Anakmu Bukan Milikmu
Suara azan di langgar sebelah berkumandang ikut membangunkan diriku. Suatu yang sudah biasa, karena memang rumahku dekat langgar yang masih aktif. Artinya setiap waktu doa bagi mereka selalu terdengar suara azan. Memang hanya beberapa umat yang mendatangi tempat itu, namun selalu tepat waktu. Tak pernah lima waktu beribadah itu terlupakan.
"Bangunlah pada pagi hari dengan sayap hati mengepak, dan bersyukurlah atas datangnya satu lembar  hari yang penuh kasih" (Kahlil Gibran).
Pagi ini, bergegas aku bangun. Aku berdoa menurut caraku yang berbeda dengan suara azan subuh itu. Pada intinya aku bersyukur atas semua karunia sepanjang malam tadi. Aku bisa tidur dengan nyenyak, lengkap dengan mimpi yang lucu yang sebenarnya mengajak diriku untuk tidur lagi. Jika itu kulakukan tentu aku mengingkari nasihat ibuku beberapa tahun silam. Beliau mengatakan bahwa seorang perempuan tidak baik jika selalu bangun siang.Â
Ada sesuatu yang tiba-tiba mengusik ketenanganku. Kamar sebelah yang dalam beberapa hari ini terisi oleh ini kosong dan sepi. Tak ada lagi yang berisik membuka buku komik yang ada di dalam kotak besar itu. Buku-buku yang ada saat dia masih anak-anak tetap saja mengundang dirinya untuk membaca dan membacanya lagi ketika kembali ke rumah ini.
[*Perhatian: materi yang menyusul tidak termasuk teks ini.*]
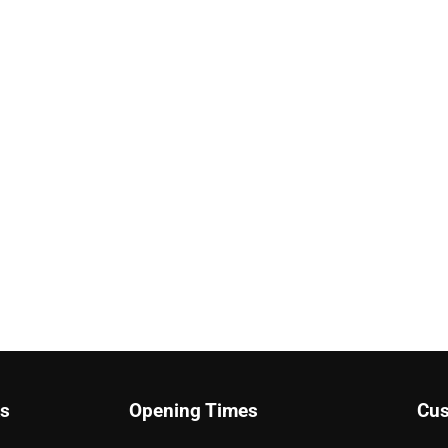
ks
Opening Times
Cus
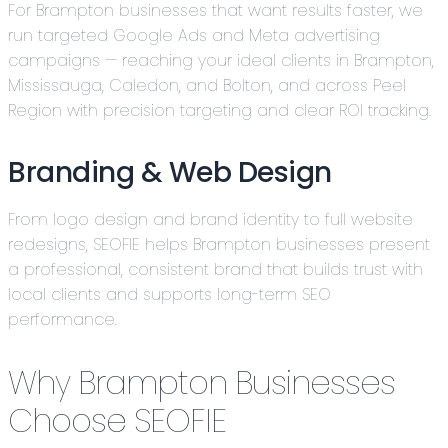
For Brampton businesses that want results faster, we
run targeted Google Ads and Meta advertising
campaigns — reaching your ideal clients in Brampton,
Mississauga, Caledon, and Bolton, and across Peel
Region with precision targeting and clear ROI tracking.
Branding & Web Design
From logo design and brand identity to full website
redesigns, SEOFIE helps Brampton businesses present
a professional, consistent brand that builds trust with
local clients and supports long-term SEO
performance.
Why Brampton Businesses
Choose SEOFIE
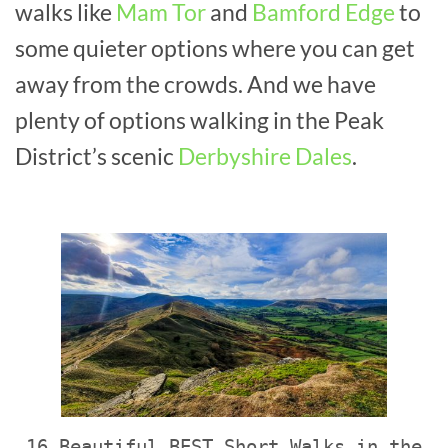
walks like
Mam Tor
and
Bamford Edge
to
some quieter options where you can get
away from the crowds. And we have
plenty of options walking in the Peak
District’s scenic
Derbyshire Dales
.
16 Beautiful BEST Short Walks in the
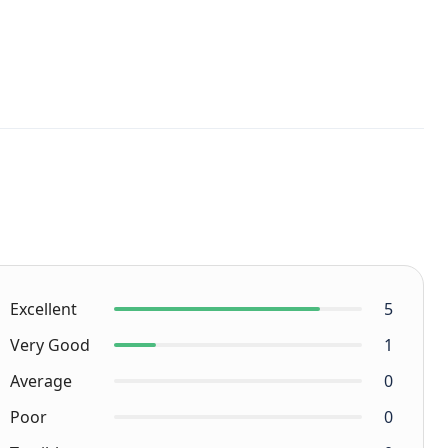
Excellent
5
Very Good
1
Average
0
Poor
0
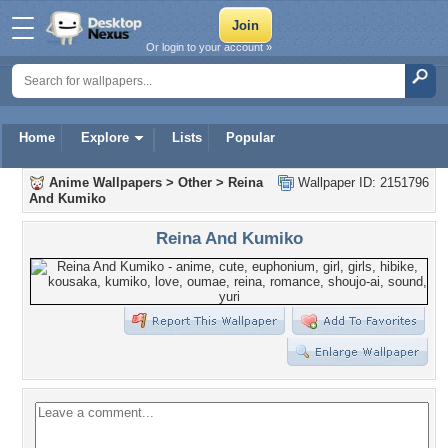
Or login to your account »
Home
Explore
Lists
Popular
Anime Wallpapers
>
Other
>
Reina
Wallpaper ID: 2151796
And Kumiko
Reina And Kumiko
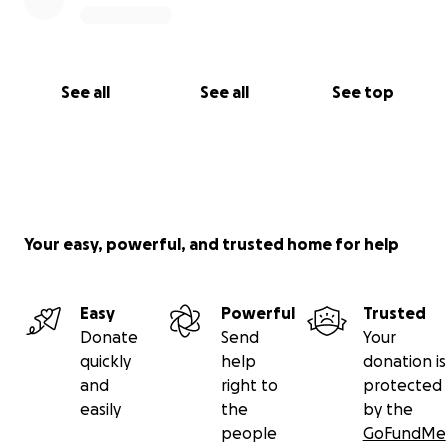
See all
See all
See top
Your easy, powerful, and trusted home for help
Easy
Powerful
Trusted
Donate
Send
Your
quickly
help
donation is
and
right to
protected
easily
the
by the
people
GoFundMe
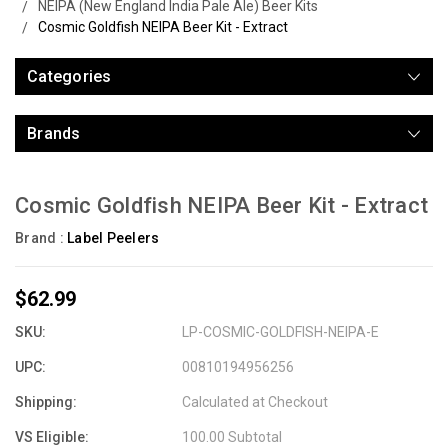
NEIPA (New England India Pale Ale) Beer Kits
Cosmic Goldfish NEIPA Beer Kit - Extract
Categories
Brands
Cosmic Goldfish NEIPA Beer Kit - Extract
Brand :
Label Peelers
$62.99
SKU:
LP-COSMIC-GOLDFISH-NEIPA-E
UPC:
00810194956256
Shipping:
Calculated at Checkout
VS Eligible:
100.00 Subtotal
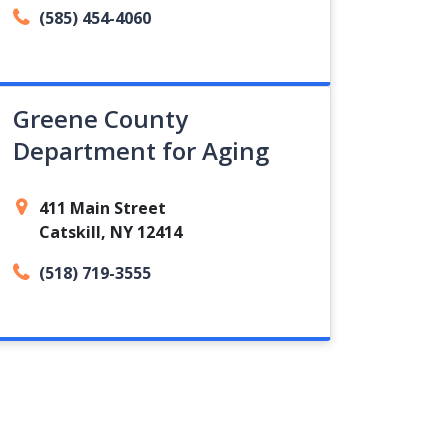
(585) 454-4060
Greene County
Department for Aging
411 Main Street
Catskill, NY 12414
(518) 719-3555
Dia sudah pergi kembali ke komunitasnya. Sedih, sudah pasti mewarnai suasana hatiku. Kesedihan yang wajar bagi seorang ibu yang ditinggalkan oleh anaknya. Meskipun  sudah dewasa, tetap juga ia sebagai anak bagi diriku tak pernah hilang dari hati.
Dia memang tetap dan akan selalu menjadi anakku, ke mana pun dia pergi. Berapa lama pun waktu kepergiannya tak akan mengubah status itu.
Ibu, selalu menyediakan kasih sayang untuk anak-anaknya. Namun, tak berhak atas kehidupannya. Mengekang gerak-geriknya bukanlah wujud kasih sayang itu. Memberi kebebasan untuk menentukan jalan hidupnya merupakan bentuk kasih sayang orangtua terhadap anak. Aku belajar untuk melakukannya.
Anakmu bukanlah milikmu, mereka adalah putra-putri sang Hidup, yang rindu akan dirinya sendiri, begitu kata penyair asal Lebanon Kahlil Gibran yang kukagumi.